MirandaNet Fellows will analyse this data to understand more about how adults learn about computers. There has already been a preliminary study: Building Etopia here:

You can send your contribution to Dr Christina Preston christina@mirandanet.ac.uk or fill in the comments section below.

One Response to Critical incidents

  1. Graham Galer says:

    Here is one of my critical incidents –

    My first job in industry, in the late 1950s, was as a mathematical economist working on one of the early applications of computers to the planning of oil refineries and chemical plants. The approach used was called ‘linear programming’ (LP). This technique (in our case) entailed identifying all the potential sales of the company’s products and the inputs required to produce those products. A ‘profit function’ was then defined based on the sales prices and the processing costs. Then there were a series of equations (‘constraints’) representing the maximum quantity which could be sold of each product, the maximum capacity of each processing plant and the amount of input needed for each product. The problem then was to ‘maximise’ the profit subject to all the identified constraints, i.e. to find, out of all the possible ways of running the plant, the one which would give the greatest profit. This was a mathematical problem which could be solved used well-tried techniques.

    Our problems tended to have about 400 variables and 300 or so equations – too large to solve on a blackboard or a desk calculator but just about within the limits of the computers then becoming available. The only computer my company had available at that time was in Amsterdam, and I and others used to go over there regularly with our LP problems, in the course of a few months establishing to our management that this approach was well worth developing. The ‘maximum’ profit programmes we came up with often produced results different from those which might have been arrived at using the traditional methods of hand calculation.

    Sometimes Amsterdam was not available and we had to seek out alternative computer centres. For a few months during 1958 we bought time at an IBM centre in the Place Vendome in Paris, and is was there that a ‘critical incident’ occurred. Our programmes were large and took a long time (e.g. several hours) to run (they would probably run in a few seconds on a modern laptop!) So one could leave them ‘cooking’ and go back to the hotel or out for a meal for a while. I did this the time we used the IBM facility, returning after a while to the computer centre to see what had been produced.

    Looking at the computer printout (which came out as several large sheets) I was baffled.

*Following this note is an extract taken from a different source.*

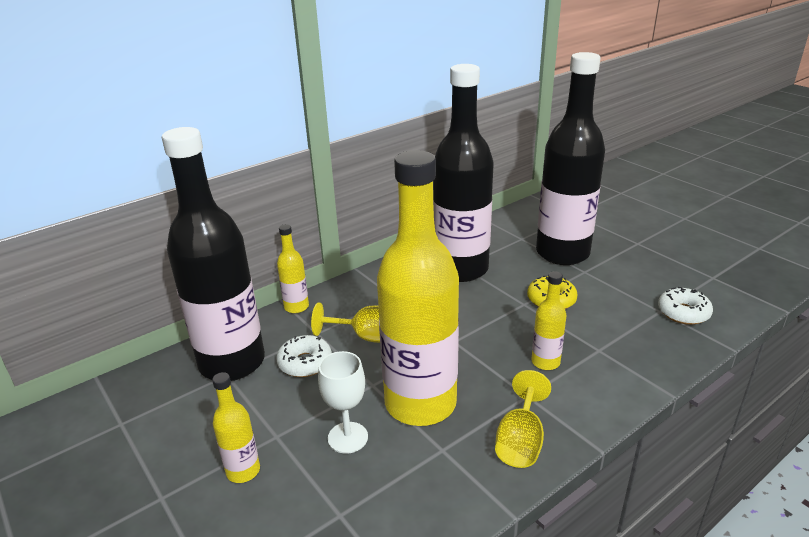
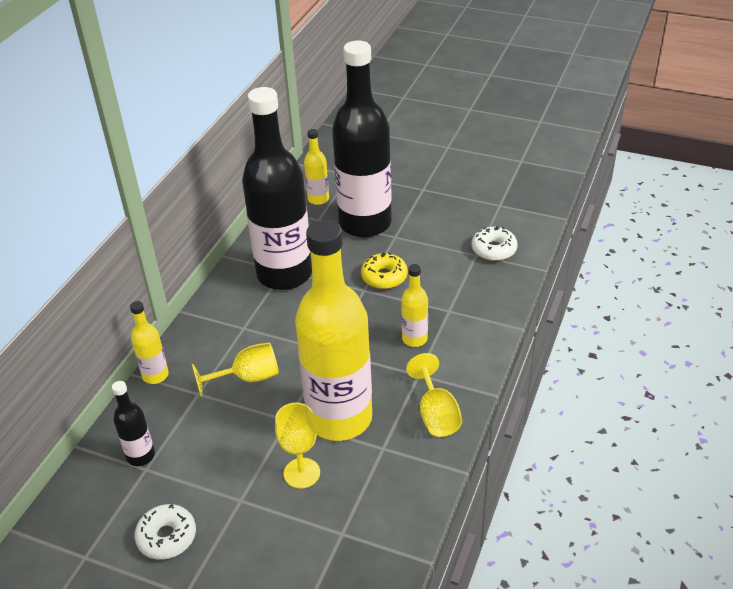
camera: 30 degrees left, 10 degrees up
(232, 363) = (141, 456): black bottle -> black bottle, size x0.42
(243, 471) = (237, 540): yellow bottle -> yellow bottle (318, 199)
(305, 363) = (211, 426): white donut -> white donut (167, 537)
(348, 437) = (301, 473): white goblet -> yellow goblet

I didn’t recognise this as a normal programme at all, although it seemed to have a certain logic about it. What the computer was telling us was that we should produce the maximum amounts of the most expensive products, and put them into storage, rather than selling them. What on earth was going on?

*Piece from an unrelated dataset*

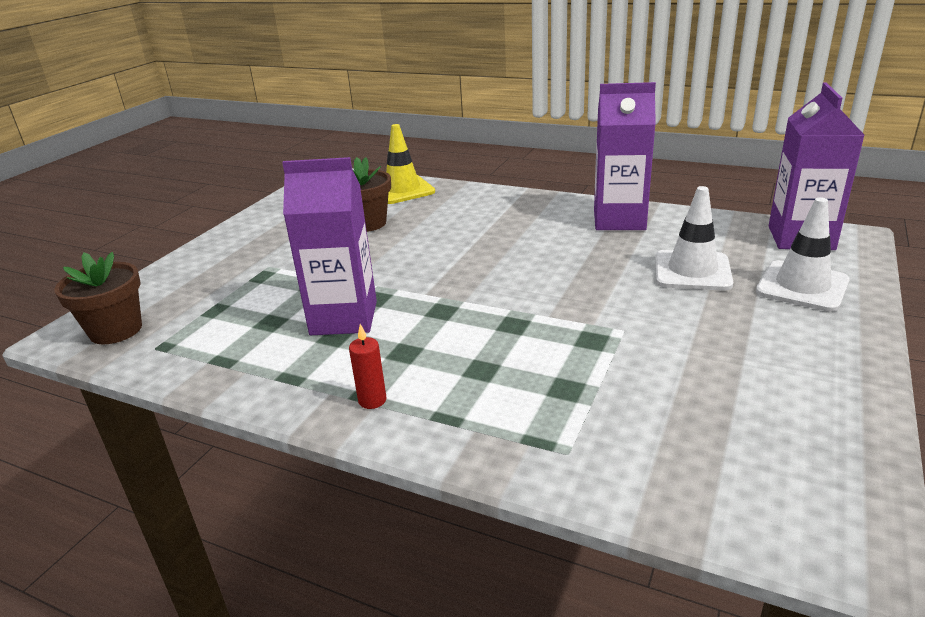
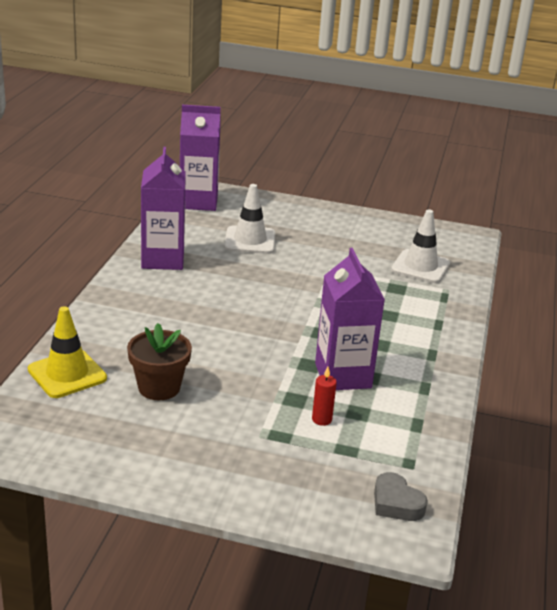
camera: 105 degrees left, 0 degrees up
(116, 330) = (396, 503): brown flower pot -> grey heart
(372, 400) = (434, 351): red candle -> red candle (321, 419)
(802, 286) = (267, 212): white traffic cone -> white traffic cone (420, 267)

    Looking at the programme in more detail, it was clear that, instead of maximising profit, the computer had worked out a way of minimising it. Disaster! How could this have happened? I sat down with colleagues and some of the IBM staff, going in detail into the programme, and into the way the problem had originally been fed into the machine.

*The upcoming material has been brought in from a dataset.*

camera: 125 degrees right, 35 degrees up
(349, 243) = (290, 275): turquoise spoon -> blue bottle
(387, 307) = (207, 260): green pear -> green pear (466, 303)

    After a while, it dawned on us: the computer programme had turned all our ‘pluses’ into ‘minuses’ and all our ‘minuses’ into ‘pluses’. so that it ‘thought’ that the sales proceeds we had defined were actually costs, and that our costs were the equivalent of sales proceeds. It then did an excellent job if maximising the loss, i.e. minimising the profit. It turned out that was due to differences beween the IBM programme we were using and the one we normally used in Amsterdam and elsewhere.

    Fortunately no real harm was done, since the cost of one abortive run was not too high, and we were able to revise our input quite quickly. In fact, the whole experience was quite educational, as the computer demonstrated some amazingly clever ways of potentially losing money for the company!

    The thing that I and others learned from this critical incident was to be extremely careful to define what you are asking a computer to do – in the old adage: ‘rubbish in, rubbish out’.